### Text segment
<<<<

Before the official public premiere in May, Oistrakh and Shostakovich recorded the work informally in the latter's apartment, though the composer's physical handicap (he was diagnosed with polio in 1965) and a relative lack of rehearsal and polish is evident in the performance. Oistrakh later recorded the sonata with Sviatoslav Richter on piano for the official release (USSR Melodiya CM-02355-6 Deep-Blue Stereo Label).

==Contents==
Lasting approximately 30 minutes, the sonata is cast in three contrasting movements. They were originally titled "Pastorale", "Allegro Furioso", and "Variations on a Theme", respectively, but these are omitted in all published editions.

===Movement I===
In soft crotchet (or quarter-note) octaves, a tone-row in the piano opens the work, reminiscent of the first bars of Sergei Prokofiev's Violin Sonata No. 1 (Op. 80, 1946). Prokofiev's tempo indication is Andante assai for Op. 80, Shostakovich writes Andante for his Op. 134. Beyond a parallel austerity, Prokofiev's structural and textural influence in the movement is clear, particularly regarding the violin parts. Both composers follow darkly threatening opening material with hushed tracery that returns near the movements' respective finishes, and both end as inconclusively as they begin. Moreover, the composers share a preference for empty or open harmonies (primarily octaves) to those more tonally definite. Of particular note in the Shostakovich work is a relative freedom with meter, allowing for effective diminution and augmentation of the opening tone-row. First stated in the violin at Rehearsal 1, the movement's "theme" is given similar rhythmic treatment. The movement lasts approximately ten minutes.

===Movement II===
Marked Allegretto (half-note equals 100), the second movement is abrasively energetic and violent. It is in a Sonata form, with the two main themes first heard one after another (the first at rehearsal 28, the second at 31) and then restated almost contiguously until the cadence at rehearsal 34. Long development sections based on the first and then second theme follow and end at rehearsal 45, with the same cadence motive found at 34. A "fake" recapitulation follows, that is a clear restatement of the first theme, followed by another short development based on the first and them the second theme, and the first theme again. This leads to the real recapitulation at rehearsal 53, which is followed by a coda.

>>>>

### Given information
<<<<

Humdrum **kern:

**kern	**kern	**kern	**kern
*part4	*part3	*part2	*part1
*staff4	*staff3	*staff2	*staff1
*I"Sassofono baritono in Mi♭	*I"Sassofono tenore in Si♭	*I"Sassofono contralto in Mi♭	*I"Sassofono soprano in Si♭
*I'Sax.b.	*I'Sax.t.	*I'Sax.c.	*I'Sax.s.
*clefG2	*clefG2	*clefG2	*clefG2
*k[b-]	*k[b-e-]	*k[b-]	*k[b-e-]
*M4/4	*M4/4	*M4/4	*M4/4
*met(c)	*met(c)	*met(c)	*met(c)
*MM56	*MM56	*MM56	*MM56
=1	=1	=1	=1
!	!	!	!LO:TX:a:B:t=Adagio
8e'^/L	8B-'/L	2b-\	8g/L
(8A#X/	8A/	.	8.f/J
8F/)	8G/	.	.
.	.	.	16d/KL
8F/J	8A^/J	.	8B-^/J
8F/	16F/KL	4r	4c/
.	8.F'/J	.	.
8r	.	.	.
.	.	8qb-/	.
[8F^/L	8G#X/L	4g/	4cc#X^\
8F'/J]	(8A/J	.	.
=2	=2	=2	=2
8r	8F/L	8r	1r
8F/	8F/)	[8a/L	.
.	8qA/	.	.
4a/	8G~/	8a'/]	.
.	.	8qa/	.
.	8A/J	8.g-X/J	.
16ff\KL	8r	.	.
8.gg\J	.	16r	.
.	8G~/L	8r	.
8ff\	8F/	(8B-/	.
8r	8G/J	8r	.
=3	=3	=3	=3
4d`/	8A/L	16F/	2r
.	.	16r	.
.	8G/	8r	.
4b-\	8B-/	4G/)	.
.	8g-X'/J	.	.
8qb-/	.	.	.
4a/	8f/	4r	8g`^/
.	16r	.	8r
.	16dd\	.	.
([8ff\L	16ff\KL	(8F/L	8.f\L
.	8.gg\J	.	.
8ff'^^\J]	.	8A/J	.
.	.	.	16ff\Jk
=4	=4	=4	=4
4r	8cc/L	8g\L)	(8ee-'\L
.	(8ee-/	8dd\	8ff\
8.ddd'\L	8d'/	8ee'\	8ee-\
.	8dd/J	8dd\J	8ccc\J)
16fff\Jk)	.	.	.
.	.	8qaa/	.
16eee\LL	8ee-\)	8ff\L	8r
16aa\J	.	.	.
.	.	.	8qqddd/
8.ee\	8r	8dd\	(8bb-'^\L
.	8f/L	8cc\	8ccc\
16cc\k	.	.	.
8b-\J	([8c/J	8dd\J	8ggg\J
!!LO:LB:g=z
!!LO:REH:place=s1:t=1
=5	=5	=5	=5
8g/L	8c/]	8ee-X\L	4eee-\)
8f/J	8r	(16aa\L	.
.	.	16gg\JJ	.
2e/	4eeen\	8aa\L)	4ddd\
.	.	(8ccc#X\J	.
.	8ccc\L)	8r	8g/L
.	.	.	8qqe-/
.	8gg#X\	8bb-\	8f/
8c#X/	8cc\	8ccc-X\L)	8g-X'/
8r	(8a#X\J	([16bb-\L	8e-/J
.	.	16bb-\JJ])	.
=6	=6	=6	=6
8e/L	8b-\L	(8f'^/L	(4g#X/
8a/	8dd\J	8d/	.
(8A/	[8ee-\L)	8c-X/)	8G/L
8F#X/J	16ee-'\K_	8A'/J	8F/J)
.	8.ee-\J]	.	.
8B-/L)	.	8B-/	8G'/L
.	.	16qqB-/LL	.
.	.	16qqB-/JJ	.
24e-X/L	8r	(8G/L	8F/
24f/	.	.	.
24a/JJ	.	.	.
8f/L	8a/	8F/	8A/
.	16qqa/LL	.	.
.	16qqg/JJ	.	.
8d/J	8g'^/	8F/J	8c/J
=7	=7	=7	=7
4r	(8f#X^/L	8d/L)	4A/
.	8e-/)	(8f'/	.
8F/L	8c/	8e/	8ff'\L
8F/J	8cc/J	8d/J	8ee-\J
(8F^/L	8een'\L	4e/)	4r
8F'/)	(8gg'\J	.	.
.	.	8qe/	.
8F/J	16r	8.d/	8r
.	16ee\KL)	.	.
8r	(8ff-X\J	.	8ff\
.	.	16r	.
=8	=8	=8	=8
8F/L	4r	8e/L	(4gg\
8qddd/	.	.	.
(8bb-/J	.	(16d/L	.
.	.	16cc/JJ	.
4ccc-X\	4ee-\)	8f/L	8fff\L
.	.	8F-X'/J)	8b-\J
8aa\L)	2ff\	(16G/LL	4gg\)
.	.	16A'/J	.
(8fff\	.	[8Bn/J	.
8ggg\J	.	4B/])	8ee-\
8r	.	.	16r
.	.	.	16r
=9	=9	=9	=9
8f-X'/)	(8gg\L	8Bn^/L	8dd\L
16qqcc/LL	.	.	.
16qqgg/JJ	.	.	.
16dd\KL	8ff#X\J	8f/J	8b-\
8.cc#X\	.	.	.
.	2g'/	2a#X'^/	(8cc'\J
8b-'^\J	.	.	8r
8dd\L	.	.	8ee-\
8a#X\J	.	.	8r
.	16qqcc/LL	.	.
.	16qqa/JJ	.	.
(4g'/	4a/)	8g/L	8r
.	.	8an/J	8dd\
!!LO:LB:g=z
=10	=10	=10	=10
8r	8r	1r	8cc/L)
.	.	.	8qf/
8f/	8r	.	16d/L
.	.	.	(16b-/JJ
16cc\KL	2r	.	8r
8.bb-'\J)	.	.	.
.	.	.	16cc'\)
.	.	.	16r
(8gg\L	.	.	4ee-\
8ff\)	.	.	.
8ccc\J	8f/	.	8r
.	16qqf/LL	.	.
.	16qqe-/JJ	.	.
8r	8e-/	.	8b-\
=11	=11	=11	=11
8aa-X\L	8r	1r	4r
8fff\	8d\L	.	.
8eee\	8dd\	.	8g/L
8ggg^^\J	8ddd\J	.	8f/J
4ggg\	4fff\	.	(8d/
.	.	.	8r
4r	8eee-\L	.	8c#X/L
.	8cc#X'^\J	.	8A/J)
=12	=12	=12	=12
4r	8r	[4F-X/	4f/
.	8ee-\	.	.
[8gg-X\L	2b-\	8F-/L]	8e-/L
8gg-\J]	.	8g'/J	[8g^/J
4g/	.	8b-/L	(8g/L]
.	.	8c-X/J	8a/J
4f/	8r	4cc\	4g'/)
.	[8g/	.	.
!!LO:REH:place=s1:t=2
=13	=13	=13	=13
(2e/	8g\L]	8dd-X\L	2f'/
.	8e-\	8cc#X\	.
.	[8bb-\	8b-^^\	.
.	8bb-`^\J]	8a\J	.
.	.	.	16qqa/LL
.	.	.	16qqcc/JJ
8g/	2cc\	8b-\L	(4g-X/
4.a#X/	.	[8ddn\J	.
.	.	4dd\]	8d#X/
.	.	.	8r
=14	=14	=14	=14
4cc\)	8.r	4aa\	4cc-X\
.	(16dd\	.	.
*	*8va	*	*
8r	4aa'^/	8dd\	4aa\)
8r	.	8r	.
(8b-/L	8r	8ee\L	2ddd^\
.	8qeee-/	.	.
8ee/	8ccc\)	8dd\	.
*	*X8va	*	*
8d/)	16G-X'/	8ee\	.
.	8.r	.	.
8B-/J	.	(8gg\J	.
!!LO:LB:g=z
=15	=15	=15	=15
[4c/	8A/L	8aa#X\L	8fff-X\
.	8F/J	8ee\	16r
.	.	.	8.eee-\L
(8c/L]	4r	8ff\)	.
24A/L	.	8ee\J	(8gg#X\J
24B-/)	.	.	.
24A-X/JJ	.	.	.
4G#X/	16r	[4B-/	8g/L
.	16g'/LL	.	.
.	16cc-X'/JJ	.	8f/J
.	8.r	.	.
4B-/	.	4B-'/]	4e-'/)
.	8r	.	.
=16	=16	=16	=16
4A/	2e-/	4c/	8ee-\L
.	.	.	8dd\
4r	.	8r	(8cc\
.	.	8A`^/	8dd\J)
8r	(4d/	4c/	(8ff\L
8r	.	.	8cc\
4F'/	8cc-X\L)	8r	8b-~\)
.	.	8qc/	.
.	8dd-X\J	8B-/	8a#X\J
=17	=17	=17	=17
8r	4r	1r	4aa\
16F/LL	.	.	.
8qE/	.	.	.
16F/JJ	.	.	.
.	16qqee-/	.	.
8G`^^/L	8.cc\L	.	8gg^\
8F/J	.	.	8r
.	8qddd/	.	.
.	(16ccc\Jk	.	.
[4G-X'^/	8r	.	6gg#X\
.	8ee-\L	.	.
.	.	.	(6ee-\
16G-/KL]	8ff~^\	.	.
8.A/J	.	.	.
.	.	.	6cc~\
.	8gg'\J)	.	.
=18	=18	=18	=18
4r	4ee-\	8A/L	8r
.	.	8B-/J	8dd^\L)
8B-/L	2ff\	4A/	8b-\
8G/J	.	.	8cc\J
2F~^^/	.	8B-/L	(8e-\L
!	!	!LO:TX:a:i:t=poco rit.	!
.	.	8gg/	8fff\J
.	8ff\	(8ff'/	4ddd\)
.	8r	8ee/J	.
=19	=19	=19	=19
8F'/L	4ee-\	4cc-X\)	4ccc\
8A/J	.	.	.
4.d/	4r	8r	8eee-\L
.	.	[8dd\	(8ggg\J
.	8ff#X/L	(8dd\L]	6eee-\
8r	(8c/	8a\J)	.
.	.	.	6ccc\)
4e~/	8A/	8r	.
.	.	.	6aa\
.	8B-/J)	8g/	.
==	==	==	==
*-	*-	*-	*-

>>>>

### Apply what you read
a – Do these statements agree with the passage on Shostakovich's violin sonata? Answer yes or no for each and quote the words of the passage that decide it.
(i) The sonata lasts about 30 minutes and has three movements.
(ii) The original movement titles appear in all published editions.
(iii) The real recapitulation of the second movement begins at rehearsal 45.
b – Carry the passage on Shostakovich's violin sonata forward from its last sentence.

### Answer set
a –
(i) Yes: "Lasting approximately 30 minutes, the sonata is cast in three contrasting movements."
(ii) No: "but these are omitted in all published editions."
(iii) No: "This leads to the real recapitulation at rehearsal 53"

b –
The movement harshness comes from a complete indulgence in rhythmic, tonal, and dynamic angularity. Tempo remains constant throughout its six-minute duration, however, so various rhythms diversify and give structure to the movement, characterized overall by a gritty relentlessness. The opening motif, stated in the violin, provides the rhythmic and thematic germ for the movement. Instead of actually adjusting tempo or dynamics, Shostakovich often prefers growing perceived accelerandos and crescendos out of thickening textures and shorter note values, which, particularly at Rehearsal 32, 47, and 51 give the movement the effect of frenzy or perhaps desperation. A grim tone-row (beginning 4 after Rehearsal 56) repeated in shorter and shorter note values during the recapitulation signals a departure from previous material, which is followed by a sarcastic herald call and the movement's abrupt end.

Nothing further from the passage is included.